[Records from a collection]
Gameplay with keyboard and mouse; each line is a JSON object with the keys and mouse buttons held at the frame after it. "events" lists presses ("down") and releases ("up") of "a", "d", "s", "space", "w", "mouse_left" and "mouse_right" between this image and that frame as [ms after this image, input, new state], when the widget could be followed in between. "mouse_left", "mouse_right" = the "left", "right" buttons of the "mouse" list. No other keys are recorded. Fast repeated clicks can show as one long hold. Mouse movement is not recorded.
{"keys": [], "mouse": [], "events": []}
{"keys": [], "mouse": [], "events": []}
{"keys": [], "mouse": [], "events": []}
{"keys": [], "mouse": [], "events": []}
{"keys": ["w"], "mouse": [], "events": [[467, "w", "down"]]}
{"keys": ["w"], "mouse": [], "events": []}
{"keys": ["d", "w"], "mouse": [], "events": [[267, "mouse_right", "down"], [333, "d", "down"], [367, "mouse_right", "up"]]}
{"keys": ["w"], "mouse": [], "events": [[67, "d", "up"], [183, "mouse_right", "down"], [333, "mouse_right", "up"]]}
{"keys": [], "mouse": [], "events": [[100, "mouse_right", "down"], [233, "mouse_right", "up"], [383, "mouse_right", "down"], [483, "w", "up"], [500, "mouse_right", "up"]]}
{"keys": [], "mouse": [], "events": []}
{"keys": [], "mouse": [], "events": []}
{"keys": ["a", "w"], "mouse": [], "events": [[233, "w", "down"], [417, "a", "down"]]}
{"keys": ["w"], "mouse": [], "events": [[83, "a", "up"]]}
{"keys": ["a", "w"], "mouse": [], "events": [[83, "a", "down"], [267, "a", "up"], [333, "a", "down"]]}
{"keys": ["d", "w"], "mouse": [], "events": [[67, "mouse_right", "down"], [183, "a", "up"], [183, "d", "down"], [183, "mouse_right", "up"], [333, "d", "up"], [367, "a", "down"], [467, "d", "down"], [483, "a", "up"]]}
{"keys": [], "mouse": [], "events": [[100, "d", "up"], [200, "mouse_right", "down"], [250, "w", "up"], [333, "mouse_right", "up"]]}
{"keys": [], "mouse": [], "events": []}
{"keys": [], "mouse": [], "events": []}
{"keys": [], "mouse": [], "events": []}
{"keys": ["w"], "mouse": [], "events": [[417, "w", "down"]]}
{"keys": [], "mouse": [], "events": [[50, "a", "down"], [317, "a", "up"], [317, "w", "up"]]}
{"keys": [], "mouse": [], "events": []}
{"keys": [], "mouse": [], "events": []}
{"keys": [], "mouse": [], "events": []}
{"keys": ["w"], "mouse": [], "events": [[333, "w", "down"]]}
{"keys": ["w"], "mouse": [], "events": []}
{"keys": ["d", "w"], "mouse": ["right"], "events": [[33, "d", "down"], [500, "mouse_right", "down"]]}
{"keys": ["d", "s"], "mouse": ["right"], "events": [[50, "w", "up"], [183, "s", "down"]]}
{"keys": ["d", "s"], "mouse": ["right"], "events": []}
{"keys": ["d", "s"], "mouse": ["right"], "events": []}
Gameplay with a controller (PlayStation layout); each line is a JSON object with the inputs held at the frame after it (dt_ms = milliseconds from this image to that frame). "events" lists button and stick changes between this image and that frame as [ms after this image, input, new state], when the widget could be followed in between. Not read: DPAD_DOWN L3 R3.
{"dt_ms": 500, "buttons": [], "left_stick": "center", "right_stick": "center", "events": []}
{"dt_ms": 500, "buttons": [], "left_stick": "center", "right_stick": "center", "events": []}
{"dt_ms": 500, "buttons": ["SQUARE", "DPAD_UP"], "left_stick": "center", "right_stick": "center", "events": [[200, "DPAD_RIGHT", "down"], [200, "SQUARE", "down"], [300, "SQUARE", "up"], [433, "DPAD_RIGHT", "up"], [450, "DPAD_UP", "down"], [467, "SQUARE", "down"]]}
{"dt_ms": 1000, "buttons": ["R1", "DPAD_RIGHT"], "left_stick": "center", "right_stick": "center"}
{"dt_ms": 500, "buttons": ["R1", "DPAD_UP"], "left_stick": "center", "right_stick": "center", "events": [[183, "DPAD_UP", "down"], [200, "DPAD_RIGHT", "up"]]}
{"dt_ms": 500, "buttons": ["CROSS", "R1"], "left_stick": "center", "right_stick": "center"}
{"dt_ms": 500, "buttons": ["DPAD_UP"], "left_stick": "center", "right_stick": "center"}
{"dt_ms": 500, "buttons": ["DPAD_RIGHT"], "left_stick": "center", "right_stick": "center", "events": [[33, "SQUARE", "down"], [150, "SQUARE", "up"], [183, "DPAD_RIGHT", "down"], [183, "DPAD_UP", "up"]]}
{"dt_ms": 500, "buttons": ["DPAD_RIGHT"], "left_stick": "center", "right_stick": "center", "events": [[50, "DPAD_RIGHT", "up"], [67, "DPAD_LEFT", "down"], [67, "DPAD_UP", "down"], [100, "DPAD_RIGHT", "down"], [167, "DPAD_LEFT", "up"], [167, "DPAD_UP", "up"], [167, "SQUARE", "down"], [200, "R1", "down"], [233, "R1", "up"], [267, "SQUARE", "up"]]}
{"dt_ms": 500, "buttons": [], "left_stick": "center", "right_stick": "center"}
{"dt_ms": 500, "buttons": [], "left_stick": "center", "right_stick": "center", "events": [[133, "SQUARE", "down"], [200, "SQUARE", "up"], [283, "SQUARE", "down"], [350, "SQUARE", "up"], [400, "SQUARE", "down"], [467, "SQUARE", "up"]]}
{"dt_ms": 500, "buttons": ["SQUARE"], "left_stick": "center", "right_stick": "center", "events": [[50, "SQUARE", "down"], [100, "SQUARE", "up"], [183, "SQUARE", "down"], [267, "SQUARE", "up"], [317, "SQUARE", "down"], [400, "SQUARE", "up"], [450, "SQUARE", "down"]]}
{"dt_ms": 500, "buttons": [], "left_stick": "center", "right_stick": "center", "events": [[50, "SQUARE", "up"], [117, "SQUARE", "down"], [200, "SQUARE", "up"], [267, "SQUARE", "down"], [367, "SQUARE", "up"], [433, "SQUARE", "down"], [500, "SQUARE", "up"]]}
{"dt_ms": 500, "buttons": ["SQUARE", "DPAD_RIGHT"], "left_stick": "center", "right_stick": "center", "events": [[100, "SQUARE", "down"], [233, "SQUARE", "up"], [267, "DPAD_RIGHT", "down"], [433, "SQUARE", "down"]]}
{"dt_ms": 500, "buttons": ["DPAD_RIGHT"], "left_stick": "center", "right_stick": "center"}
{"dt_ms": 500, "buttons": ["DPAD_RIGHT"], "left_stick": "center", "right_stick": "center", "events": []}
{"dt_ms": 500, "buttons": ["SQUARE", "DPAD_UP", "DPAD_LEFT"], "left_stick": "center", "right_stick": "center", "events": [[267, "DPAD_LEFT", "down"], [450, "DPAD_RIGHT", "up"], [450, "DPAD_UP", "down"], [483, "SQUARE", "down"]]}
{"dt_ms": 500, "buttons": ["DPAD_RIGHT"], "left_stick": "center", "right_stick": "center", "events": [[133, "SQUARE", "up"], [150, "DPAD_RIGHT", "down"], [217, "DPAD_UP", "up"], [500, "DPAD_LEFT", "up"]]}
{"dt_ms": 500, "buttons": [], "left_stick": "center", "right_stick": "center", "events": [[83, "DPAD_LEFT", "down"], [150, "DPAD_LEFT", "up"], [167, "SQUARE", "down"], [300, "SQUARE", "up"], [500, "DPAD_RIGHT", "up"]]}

| About this task |
Exactly as written, transcribe each line of the data.

| Written solution |
Gameplay with keyboard and mouse; each line is a JSON object with the keys and mouse buttons held at the frame after it. "events" lists presses ("down") and releases ("up") of "a", "d", "s", "space", "w", "mouse_left" and "mouse_right" between this image and that frame as [ms after this image, input, new state], when the widget could be followed in between. "mouse_left", "mouse_right" = the "left", "right" buttons of the "mouse" list. No other keys are recorded. Fast repeated clicks can show as one long hold. Mouse movement is not recorded.
{"keys": [], "mouse": [], "events": []}
{"keys": [], "mouse": [], "events": []}
{"keys": [], "mouse": [], "events": []}
{"keys": [], "mouse": [], "events": []}
{"keys": ["w"], "mouse": [], "events": [[467, "w", "down"]]}
{"keys": ["w"], "mouse": [], "events": []}
{"keys": ["d", "w"], "mouse": [], "events": [[267, "mouse_right", "down"], [333, "d", "down"], [367, "mouse_right", "up"]]}
{"keys": ["w"], "mouse": [], "events": [[67, "d", "up"], [183, "mouse_right", "down"], [333, "mouse_right", "up"]]}
{"keys": [], "mouse": [], "events": [[100, "mouse_right", "down"], [233, "mouse_right", "up"], [383, "mouse_right", "down"], [483, "w", "up"], [500, "mouse_right", "up"]]}
{"keys": [], "mouse": [], "events": []}
{"keys": [], "mouse": [], "events": []}
{"keys": ["a", "w"], "mouse": [], "events": [[233, "w", "down"], [417, "a", "down"]]}
{"keys": ["w"], "mouse": [], "events": [[83, "a", "up"]]}
{"keys": ["a", "w"], "mouse": [], "events": [[83, "a", "down"], [267, "a", "up"], [333, "a", "down"]]}
{"keys": ["d", "w"], "mouse": [], "events": [[67, "mouse_right", "down"], [183, "a", "up"], [183, "d", "down"], [183, "mouse_right", "up"], [333, "d", "up"], [367, "a", "down"], [467, "d", "down"], [483, "a", "up"]]}
{"keys": [], "mouse": [], "events": [[100, "d", "up"], [200, "mouse_right", "down"], [250, "w", "up"], [333, "mouse_right", "up"]]}
{"keys": [], "mouse": [], "events": []}
{"keys": [], "mouse": [], "events": []}
{"keys": [], "mouse": [], "events": []}
{"keys": ["w"], "mouse": [], "events": [[417, "w", "down"]]}
{"keys": [], "mouse": [], "events": [[50, "a", "down"], [317, "a", "up"], [317, "w", "up"]]}
{"keys": [], "mouse": [], "events": []}
{"keys": [], "mouse": [], "events": []}
{"keys": [], "mouse": [], "events": []}
{"keys": ["w"], "mouse": [], "events": [[333, "w", "down"]]}
{"keys": ["w"], "mouse": [], "events": []}
{"keys": ["d", "w"], "mouse": ["right"], "events": [[33, "d", "down"], [500, "mouse_right", "down"]]}
{"keys": ["d", "s"], "mouse": ["right"], "events": [[50, "w", "up"], [183, "s", "down"]]}
{"keys": ["d", "s"], "mouse": ["right"], "events": []}
{"keys": ["d", "s"], "mouse": ["right"], "events": []}
Gameplay with a controller (PlayStation layout); each line is a JSON object with the inputs held at the frame after it (dt_ms = milliseconds from this image to that frame). "events" lists button and stick changes between this image and that frame as [ms after this image, input, new state], when the widget could be followed in between. Not read: DPAD_DOWN L3 R3.
{"dt_ms": 500, "buttons": [], "left_stick": "center", "right_stick": "center", "events": []}
{"dt_ms": 500, "buttons": [], "left_stick": "center", "right_stick": "center", "events": []}
{"dt_ms": 500, "buttons": ["SQUARE", "DPAD_UP"], "left_stick": "center", "right_stick": "center", "events": [[200, "DPAD_RIGHT", "down"], [200, "SQUARE", "down"], [300, "SQUARE", "up"], [433, "DPAD_RIGHT", "up"], [450, "DPAD_UP", "down"], [467, "SQUARE", "down"]]}
{"dt_ms": 1000, "buttons": ["R1", "DPAD_RIGHT"], "left_stick": "center", "right_stick": "center"}
{"dt_ms": 500, "buttons": ["R1", "DPAD_UP"], "left_stick": "center", "right_stick": "center", "events": [[183, "DPAD_UP", "down"], [200, "DPAD_RIGHT", "up"]]}
{"dt_ms": 500, "buttons": ["CROSS", "R1"], "left_stick": "center", "right_stick": "center"}
{"dt_ms": 500, "buttons": ["DPAD_UP"], "left_stick": "center", "right_stick": "center"}
{"dt_ms": 500, "buttons": ["DPAD_RIGHT"], "left_stick": "center", "right_stick": "center", "events": [[33, "SQUARE", "down"], [150, "SQUARE", "up"], [183, "DPAD_RIGHT", "down"], [183, "DPAD_UP", "up"]]}
{"dt_ms": 500, "buttons": ["DPAD_RIGHT"], "left_stick": "center", "right_stick": "center", "events": [[50, "DPAD_RIGHT", "up"], [67, "DPAD_LEFT", "down"], [67, "DPAD_UP", "down"], [100, "DPAD_RIGHT", "down"], [167, "DPAD_LEFT", "up"], [167, "DPAD_UP", "up"], [167, "SQUARE", "down"], [200, "R1", "down"], [233, "R1", "up"], [267, "SQUARE", "up"]]}
{"dt_ms": 500, "buttons": [], "left_stick": "center", "right_stick": "center"}
{"dt_ms": 500, "buttons": [], "left_stick": "center", "right_stick": "center", "events": [[133, "SQUARE", "down"], [200, "SQUARE", "up"], [283, "SQUARE", "down"], [350, "SQUARE", "up"], [400, "SQUARE", "down"], [467, "SQUARE", "up"]]}
{"dt_ms": 500, "buttons": ["SQUARE"], "left_stick": "center", "right_stick": "center", "events": [[50, "SQUARE", "down"], [100, "SQUARE", "up"], [183, "SQUARE", "down"], [267, "SQUARE", "up"], [317, "SQUARE", "down"], [400, "SQUARE", "up"], [450, "SQUARE", "down"]]}
{"dt_ms": 500, "buttons": [], "left_stick": "center", "right_stick": "center", "events": [[50, "SQUARE", "up"], [117, "SQUARE", "down"], [200, "SQUARE", "up"], [267, "SQUARE", "down"], [367, "SQUARE", "up"], [433, "SQUARE", "down"], [500, "SQUARE", "up"]]}
{"dt_ms": 500, "buttons": ["SQUARE", "DPAD_RIGHT"], "left_stick": "center", "right_stick": "center", "events": [[100, "SQUARE", "down"], [233, "SQUARE", "up"], [267, "DPAD_RIGHT", "down"], [433, "SQUARE", "down"]]}
{"dt_ms": 500, "buttons": ["DPAD_RIGHT"], "left_stick": "center", "right_stick": "center"}
{"dt_ms": 500, "buttons": ["DPAD_RIGHT"], "left_stick": "center", "right_stick": "center", "events": []}
{"dt_ms": 500, "buttons": ["SQUARE", "DPAD_UP", "DPAD_LEFT"], "left_stick": "center", "right_stick": "center", "events": [[267, "DPAD_LEFT", "down"], [450, "DPAD_RIGHT", "up"], [450, "DPAD_UP", "down"], [483, "SQUARE", "down"]]}
{"dt_ms": 500, "buttons": ["DPAD_RIGHT"], "left_stick": "center", "right_stick": "center", "events": [[133, "SQUARE", "up"], [150, "DPAD_RIGHT", "down"], [217, "DPAD_UP", "up"], [500, "DPAD_LEFT", "up"]]}
{"dt_ms": 500, "buttons": [], "left_stick": "center", "right_stick": "center", "events": [[83, "DPAD_LEFT", "down"], [150, "DPAD_LEFT", "up"], [167, "SQUARE", "down"], [300, "SQUARE", "up"], [500, "DPAD_RIGHT", "up"]]}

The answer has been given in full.